To address health inequities that Indigenous and racialized patients can experience, collect data on racial and Indigenous identity at health card application and renewal, suggests a group of authors in CMAJ (Canadian Medical Association Journal).
“Although race is a social construct that uses perceived physical differences to create and maintain power differentials and the existence of discrete racial groups has not been shown to have any biological basis, perceived race influences how people are treated by individuals and institutions,” wrote Dr. Andrew Pinto, founder of Upstream Lab based at MAP Centre for Urban Health Solutions, part of Unity Health Toronto hospital network, along with coauthors.
Indigenous and Black patients have less access to health care, receive poorer care and have worse outcomes.
“Having data on race available for analysis can facilitate the measurement of racial inequities in health care, help to hold organizations and governments accountable for addressing these inequities and monitor progress,” the authors wrote.

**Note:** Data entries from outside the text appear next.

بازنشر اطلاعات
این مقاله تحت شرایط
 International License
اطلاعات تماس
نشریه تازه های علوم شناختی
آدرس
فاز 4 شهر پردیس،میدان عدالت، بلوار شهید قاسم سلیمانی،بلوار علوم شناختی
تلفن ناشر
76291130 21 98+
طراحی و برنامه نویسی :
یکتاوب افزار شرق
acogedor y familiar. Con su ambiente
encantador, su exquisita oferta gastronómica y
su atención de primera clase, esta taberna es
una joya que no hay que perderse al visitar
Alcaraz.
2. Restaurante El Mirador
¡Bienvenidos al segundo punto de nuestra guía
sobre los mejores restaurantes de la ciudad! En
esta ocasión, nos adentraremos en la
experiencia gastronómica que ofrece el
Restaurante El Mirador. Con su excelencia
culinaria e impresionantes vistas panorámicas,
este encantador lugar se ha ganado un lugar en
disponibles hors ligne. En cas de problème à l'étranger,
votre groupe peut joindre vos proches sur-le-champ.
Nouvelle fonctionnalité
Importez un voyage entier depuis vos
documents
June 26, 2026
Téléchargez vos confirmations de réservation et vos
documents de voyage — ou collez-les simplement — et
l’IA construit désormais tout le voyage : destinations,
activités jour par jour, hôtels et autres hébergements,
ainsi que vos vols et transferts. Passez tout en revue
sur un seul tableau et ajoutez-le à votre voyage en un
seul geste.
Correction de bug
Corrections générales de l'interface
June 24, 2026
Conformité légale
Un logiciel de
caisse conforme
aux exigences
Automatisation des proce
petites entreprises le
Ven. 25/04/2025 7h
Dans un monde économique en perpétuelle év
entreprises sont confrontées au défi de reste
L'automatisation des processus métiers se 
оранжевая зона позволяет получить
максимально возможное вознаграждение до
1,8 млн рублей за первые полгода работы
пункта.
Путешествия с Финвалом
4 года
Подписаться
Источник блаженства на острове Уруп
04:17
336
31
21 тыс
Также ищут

Collecting self-reported identity data on health card applications and renewals could be an efficient way to obtain this information, with the caveat to plan for and prevent potential harms of collection. The authors suggest the following:
- Asking about race and Indigenous identity in a safe and transparent manner
- Guarding against potential bias or race corrections by providing antiracism training
- Ensuring that race or Indigenous identity is not visible on health cards
- Ensuring that data are not interpreted or presented in a way that reinforces racism and discrimination
- Legislating laws that protect communities so that health data are not used to draw broad conclusions about communities
- Supporting Indigenous, Black and racialized communities to lead data collection and analysis with data sovereignty and governance frameworks
“Racism in Canada’s health care systems continues to lead to injustice, but data that would assist in tracking progress and ensuring accountability are lacking or inadequate. Near-universal race and Indigenous identity data could be collected efficiently at health card application and renewal across Canadian jurisdictions,” the authors conclude.